+++ EXCERPTED PASSAGE
Net income for the quarter was $89.8 million, which included a non-cash tax benefit of $81.2 million related to WIM LLC’s conversion to a real estate investment trust (“REIT”) as part of its spin-off and merger transactions with Hanover Capital Mortgage Holdings, Inc. (“Hanover”) on April 17, 2009. Also included in results for the quarter were $1.2 million of costs related to the spin-off. Excluding these spin-off costs, income before income taxes for the quarter ended June 30, 2009 was $9.8 million as compared to $13.1 million during the year-ago period. The year-over-year decrease reflects higher overhead costs associated with stand-alone and public company expenses, as well as the addition of Hanover’s operations.
Mark J. O’Brien, Walter Investment’s Chairman and CEO, said, “The dividend declared today by the Board of Directors reflects the Company’s strong cash flows and the stable, consistent operating results from its core business. These results were driven by solid portfolio performance, partially offset by expected increases in overhead costs.”
“The quarter’s strong results in the face of continued weakness in the mortgage industry also illustrate how uniquely positioned the Company is for growth. We are well suited to take advantage of the opportunities presented in the current environment where there are high levels of distressed assets that we believe could benefit from our high-touch, field servicing approach,” said O’Brien.
Second Quarter 2009 Operating Highlights
    Consolidated delinquencies were 5.06 percent at the end of June, as compared to 4.59 percent at March 31, 2009 and 4.09 percent at June 30, 2008. While the Company has seen a slight uptick, the delinquency rate remains within the historical five-year range of 4 percent to 6 percent and is better than the most recently released MBA subprime industry average by almost 60 percent. Additionally, an increase was not unexpected, as delinquencies tend to trend up seasonally at this point in the year.
 
    On an annualized basis, the asset yield for the quarter ended June 30, 2009 was 10.45 percent and the Company’s cost of funds was 6.80 percent. The net interest margin for the quarter, which is net interest income as a percentage of average earning assets, was 5.17 percent, essentially flat with the second quarter of last year.
(WAC LOGO)
++++++
+++ STORED ROWS
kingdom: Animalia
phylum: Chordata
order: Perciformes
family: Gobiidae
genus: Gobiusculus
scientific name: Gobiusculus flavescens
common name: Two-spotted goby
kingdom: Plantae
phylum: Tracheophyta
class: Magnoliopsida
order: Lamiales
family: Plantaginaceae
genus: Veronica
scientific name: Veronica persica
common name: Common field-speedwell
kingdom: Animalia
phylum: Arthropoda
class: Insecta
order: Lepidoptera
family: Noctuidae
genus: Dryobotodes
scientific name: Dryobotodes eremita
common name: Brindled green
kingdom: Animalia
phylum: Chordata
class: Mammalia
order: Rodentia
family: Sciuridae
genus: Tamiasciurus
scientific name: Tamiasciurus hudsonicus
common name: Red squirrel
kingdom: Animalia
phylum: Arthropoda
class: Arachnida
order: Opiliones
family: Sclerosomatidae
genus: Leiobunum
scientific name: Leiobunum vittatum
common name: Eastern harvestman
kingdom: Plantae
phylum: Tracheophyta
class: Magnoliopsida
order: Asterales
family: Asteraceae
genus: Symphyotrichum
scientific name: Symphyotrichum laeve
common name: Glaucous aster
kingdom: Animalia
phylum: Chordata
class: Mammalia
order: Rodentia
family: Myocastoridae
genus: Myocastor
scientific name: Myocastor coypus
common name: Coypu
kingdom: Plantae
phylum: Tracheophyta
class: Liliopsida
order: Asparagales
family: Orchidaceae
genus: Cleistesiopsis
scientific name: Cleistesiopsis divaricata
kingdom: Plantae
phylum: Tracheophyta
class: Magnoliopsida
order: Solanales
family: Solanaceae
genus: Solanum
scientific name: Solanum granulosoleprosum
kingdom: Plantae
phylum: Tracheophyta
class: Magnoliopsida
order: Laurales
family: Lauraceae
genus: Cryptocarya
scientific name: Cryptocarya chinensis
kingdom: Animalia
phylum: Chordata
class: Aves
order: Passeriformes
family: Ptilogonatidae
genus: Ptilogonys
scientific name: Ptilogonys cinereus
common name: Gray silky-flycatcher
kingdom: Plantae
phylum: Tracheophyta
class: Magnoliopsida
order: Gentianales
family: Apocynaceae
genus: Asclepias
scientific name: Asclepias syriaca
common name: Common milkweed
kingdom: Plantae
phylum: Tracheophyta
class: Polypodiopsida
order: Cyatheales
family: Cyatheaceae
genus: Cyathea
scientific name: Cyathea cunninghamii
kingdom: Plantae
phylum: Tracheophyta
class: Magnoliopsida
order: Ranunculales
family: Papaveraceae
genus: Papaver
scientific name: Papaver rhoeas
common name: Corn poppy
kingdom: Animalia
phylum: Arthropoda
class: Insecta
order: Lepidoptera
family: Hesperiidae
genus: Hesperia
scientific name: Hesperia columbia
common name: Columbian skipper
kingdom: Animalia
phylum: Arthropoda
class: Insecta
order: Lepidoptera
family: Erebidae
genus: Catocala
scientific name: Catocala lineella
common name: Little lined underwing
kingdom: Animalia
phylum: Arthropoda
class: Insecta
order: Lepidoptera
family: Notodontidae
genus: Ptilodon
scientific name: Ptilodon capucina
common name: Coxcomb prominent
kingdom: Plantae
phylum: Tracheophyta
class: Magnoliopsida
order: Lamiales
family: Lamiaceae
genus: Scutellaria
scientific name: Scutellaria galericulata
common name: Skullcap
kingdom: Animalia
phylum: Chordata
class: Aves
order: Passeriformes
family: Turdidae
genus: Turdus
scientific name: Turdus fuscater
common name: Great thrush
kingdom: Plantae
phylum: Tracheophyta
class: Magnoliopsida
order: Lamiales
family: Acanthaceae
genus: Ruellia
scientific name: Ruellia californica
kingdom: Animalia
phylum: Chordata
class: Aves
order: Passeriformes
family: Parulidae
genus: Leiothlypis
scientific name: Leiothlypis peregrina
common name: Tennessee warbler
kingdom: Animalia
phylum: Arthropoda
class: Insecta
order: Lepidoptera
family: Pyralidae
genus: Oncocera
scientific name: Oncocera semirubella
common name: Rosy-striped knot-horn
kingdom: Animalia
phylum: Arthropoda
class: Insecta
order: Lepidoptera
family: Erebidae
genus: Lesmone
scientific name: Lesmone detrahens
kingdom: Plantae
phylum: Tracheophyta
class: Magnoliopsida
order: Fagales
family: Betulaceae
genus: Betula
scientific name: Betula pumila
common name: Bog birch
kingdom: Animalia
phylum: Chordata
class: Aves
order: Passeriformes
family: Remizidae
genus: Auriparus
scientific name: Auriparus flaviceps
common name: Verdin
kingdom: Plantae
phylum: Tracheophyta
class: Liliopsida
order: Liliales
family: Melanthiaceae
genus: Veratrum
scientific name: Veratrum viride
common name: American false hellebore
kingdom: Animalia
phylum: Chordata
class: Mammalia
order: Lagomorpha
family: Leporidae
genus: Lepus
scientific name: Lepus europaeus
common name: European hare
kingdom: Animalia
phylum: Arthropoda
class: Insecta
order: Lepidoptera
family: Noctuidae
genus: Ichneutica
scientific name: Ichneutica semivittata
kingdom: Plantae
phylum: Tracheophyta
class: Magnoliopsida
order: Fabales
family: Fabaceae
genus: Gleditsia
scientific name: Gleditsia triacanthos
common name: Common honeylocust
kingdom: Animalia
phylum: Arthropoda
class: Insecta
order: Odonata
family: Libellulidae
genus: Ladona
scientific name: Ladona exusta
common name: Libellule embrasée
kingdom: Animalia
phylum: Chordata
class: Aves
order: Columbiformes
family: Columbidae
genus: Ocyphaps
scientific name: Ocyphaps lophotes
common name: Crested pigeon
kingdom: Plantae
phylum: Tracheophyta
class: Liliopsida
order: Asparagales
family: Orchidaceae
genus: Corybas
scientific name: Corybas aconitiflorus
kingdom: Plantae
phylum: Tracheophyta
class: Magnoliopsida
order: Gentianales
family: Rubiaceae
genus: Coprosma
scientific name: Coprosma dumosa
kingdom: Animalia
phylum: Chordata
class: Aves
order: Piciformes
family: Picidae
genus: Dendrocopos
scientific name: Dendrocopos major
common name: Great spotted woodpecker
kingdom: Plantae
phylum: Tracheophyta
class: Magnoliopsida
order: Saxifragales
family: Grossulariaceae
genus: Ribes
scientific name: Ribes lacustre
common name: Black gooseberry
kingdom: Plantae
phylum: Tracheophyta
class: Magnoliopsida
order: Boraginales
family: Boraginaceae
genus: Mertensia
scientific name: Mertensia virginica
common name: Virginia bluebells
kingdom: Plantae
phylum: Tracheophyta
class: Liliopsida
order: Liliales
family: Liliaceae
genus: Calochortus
++++++
REQUESTS:
1. Revise the Walter Investment second-quarter 2009 earnings release, starting with "Net income for" and going on through "of Hanover’s operations.", so that "year-ago period" reads "prior-year period" instead.
2. According to the Walter Investment second-quarter 2009 earnings release, what was the Company's annualized cost of funds for the quarter ended June 30, 2009?
3. Please write the next part of the Walter Investment second-quarter 2009 earnings release, picking up after its last line.

TASK ANSWERS:
1.
Net income for the quarter was $89.8 million, which included a non-cash tax benefit of $81.2 million related to WIM LLC’s conversion to a real estate investment trust (“REIT”) as part of its spin-off and merger transactions with Hanover Capital Mortgage Holdings, Inc. (“Hanover”) on April 17, 2009. Also included in results for the quarter were $1.2 million of costs related to the spin-off. Excluding these spin-off costs, income before income taxes for the quarter ended June 30, 2009 was $9.8 million as compared to $13.1 million during the prior-year period. The year-over-year decrease reflects higher overhead costs associated with stand-alone and public company expenses, as well as the addition of Hanover’s operations.

2. 6.80 percent

3.
3000 Bayport Drive, Suite 1100, Tampa, Florida 33607
813.421.7600 www.walterinvestment.com

 


 

    Loss severities were 19.0 percent in the second quarter, as compared to 16.8 percent for the first quarter of 2009. Severity levels for fixed rate residential loans, which comprise 98 percent of the portfolio, were better than historical averages at 13.3 percent and improved by 2.2 percent from the first quarter of 2009. The overall increase in severities was attributable to the adjustable rate mortgage (“ARM”) portfolio, which comprises just under 2 percent of the Company’s total portfolio.
 
    Cash increased by $16.1 million during the second quarter of 2009.
Charles E. Cauthen, Walter Investment’s President and COO, said, “Our servicing operations continue to produce solid performance from the mortgage portfolio in an extremely difficult economic environment. Challenges, including rising levels of unemployment and general weakness in the overall economy, are expected to continue. However, we believe we are positioned to continue to deliver strong, industry-leading performance despite these difficult conditions.”
Second Quarter 2009 Financial Summary
Net interest income for the quarter was $22.2 million as compared with $23.5 million in the year-ago period on lower average outstandings and lower voluntary prepayment speeds.
The provision for losses was $3.7 million, compared with $3.1 million a year ago. The increase was driven by an overall increase in the level of nonperforming assets and higher loss severities in the ARM portfolio.
Non-interest income rose to $3.6 million from $2.2 million a year earlier. Higher revenues earned by the insurance operations resulted from increases in premiums charged to customers. Other revenues also increased with the addition of Hanover’s consulting and advisory services and improved collections of tax and insurance advances.
Non-interest expense increased to $13.5 million from $9.5 million a year earlier. The increase was primarily attributable to additional costs associated with operating as a stand-alone, public company, $1.2 million of one-time spin-off related costs, and the addition of overhead associated with Hanover’s operations.
The income tax benefit of $81.2 million was attributable to the conversion of WIM LLC to REIT status which required the recognition of all deferred tax items associated with our REIT entities as a tax benefit for US GAAP purposes.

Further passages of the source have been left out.